→ **About this exercise**: Your task is to copy each line of the listing that contains the word "space".

→ **Supplied information**:

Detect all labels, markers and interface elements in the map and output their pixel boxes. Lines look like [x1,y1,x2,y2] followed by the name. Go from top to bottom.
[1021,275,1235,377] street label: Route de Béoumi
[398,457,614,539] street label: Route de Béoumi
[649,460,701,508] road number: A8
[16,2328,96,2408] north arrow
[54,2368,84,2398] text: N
==
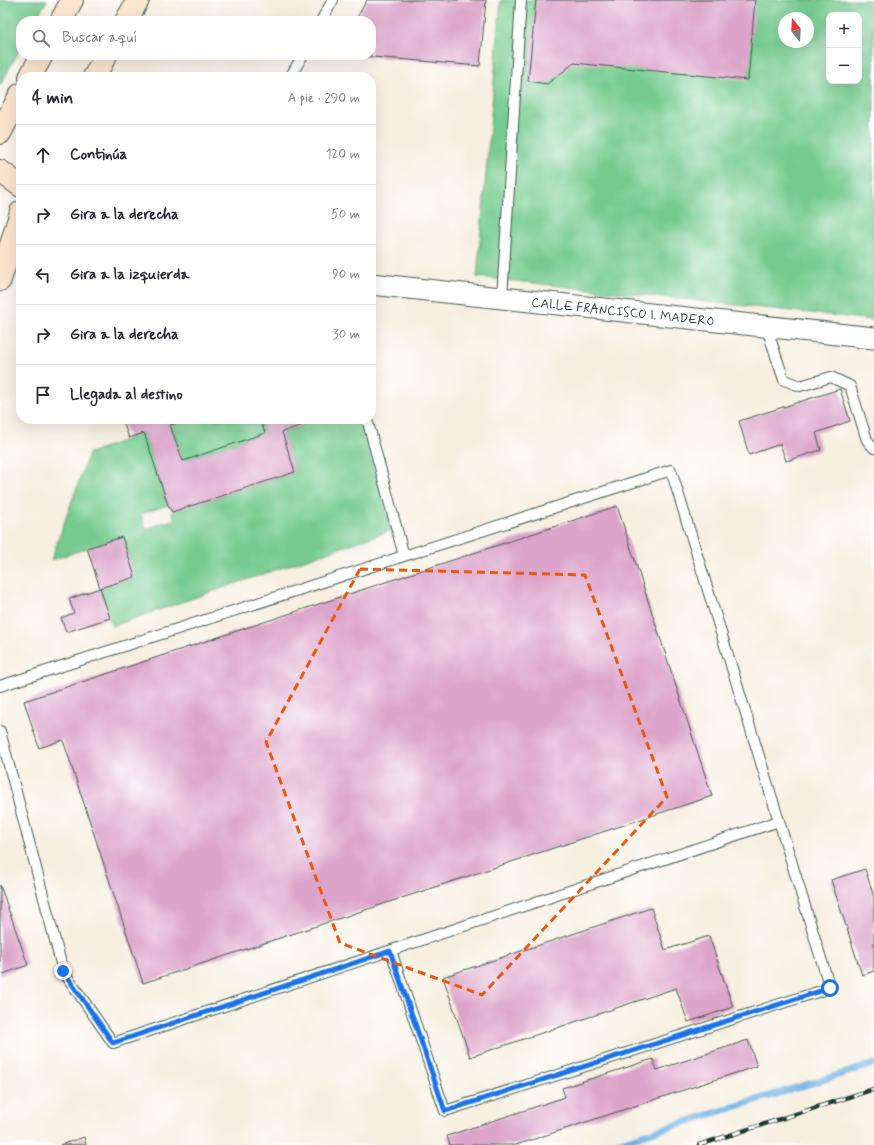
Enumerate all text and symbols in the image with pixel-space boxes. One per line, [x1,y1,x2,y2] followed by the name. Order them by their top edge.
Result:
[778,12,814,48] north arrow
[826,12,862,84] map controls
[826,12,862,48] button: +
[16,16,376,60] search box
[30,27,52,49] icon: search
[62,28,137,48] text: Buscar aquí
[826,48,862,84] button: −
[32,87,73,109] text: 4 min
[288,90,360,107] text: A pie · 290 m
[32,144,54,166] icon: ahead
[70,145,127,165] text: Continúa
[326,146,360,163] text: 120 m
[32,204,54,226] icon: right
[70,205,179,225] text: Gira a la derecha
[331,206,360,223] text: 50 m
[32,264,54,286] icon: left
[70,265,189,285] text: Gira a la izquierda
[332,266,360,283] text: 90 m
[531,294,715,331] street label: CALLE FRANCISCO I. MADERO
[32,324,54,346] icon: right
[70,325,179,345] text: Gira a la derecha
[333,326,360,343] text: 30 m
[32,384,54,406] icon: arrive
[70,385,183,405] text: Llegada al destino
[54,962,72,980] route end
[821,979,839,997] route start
==
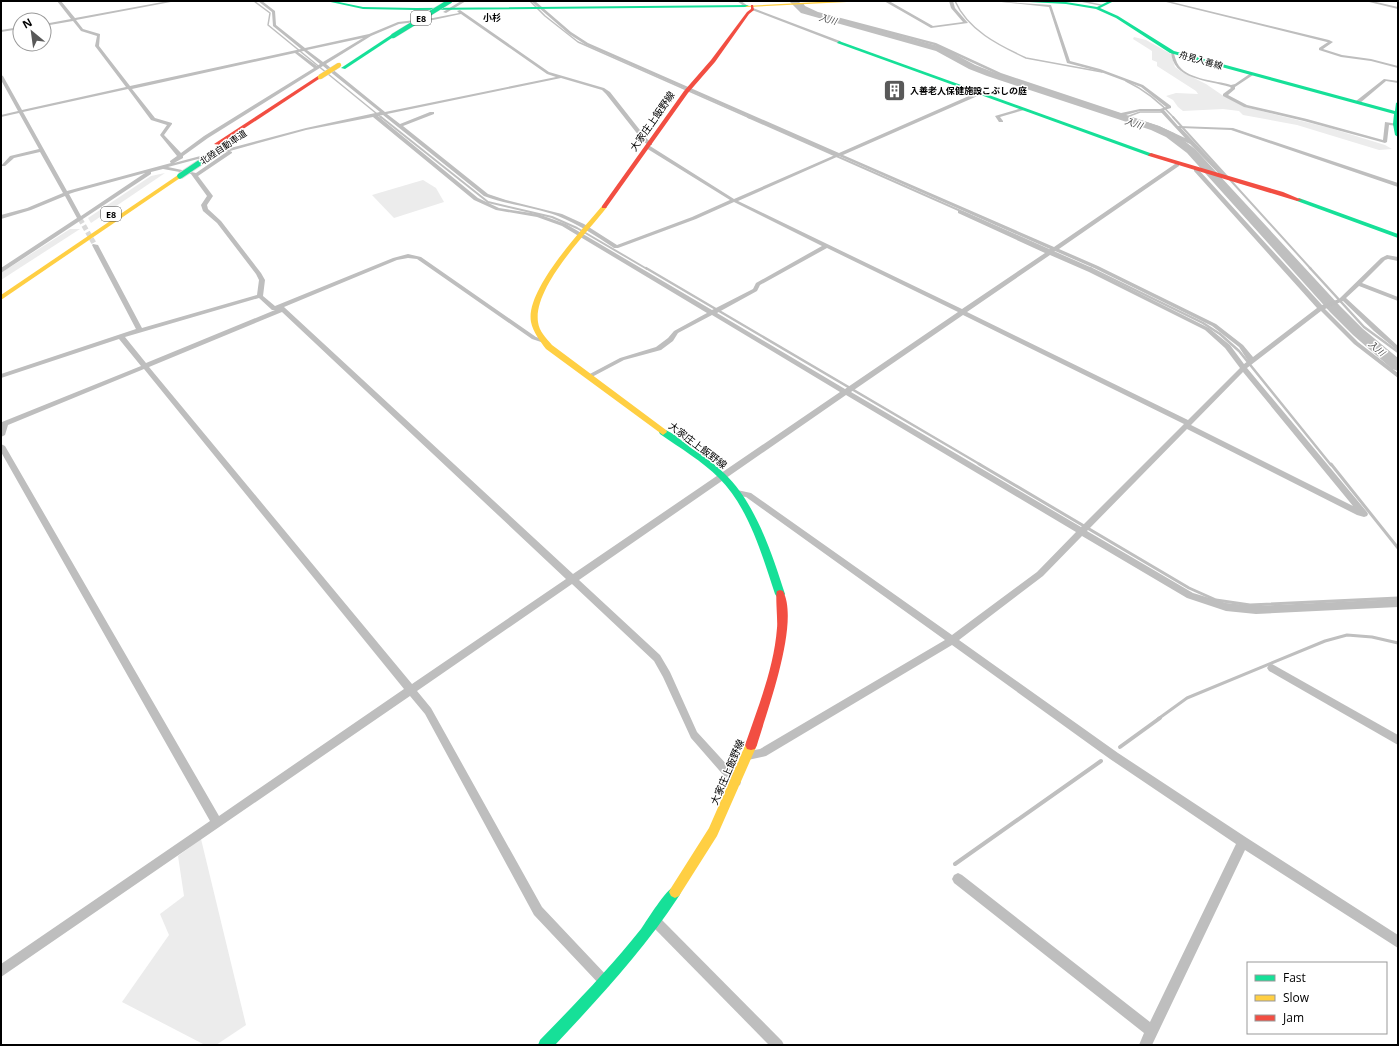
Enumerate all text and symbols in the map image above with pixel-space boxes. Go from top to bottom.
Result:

→ **Your solution**:
Enumerate all text and symbols in the image with pixel-space boxes. One per line, [x1,y1,x2,y2] followed by the name. Order them by their top edge.
Enumerate all text and symbols in the map image above with pixel-space boxes. Go from top to bottom.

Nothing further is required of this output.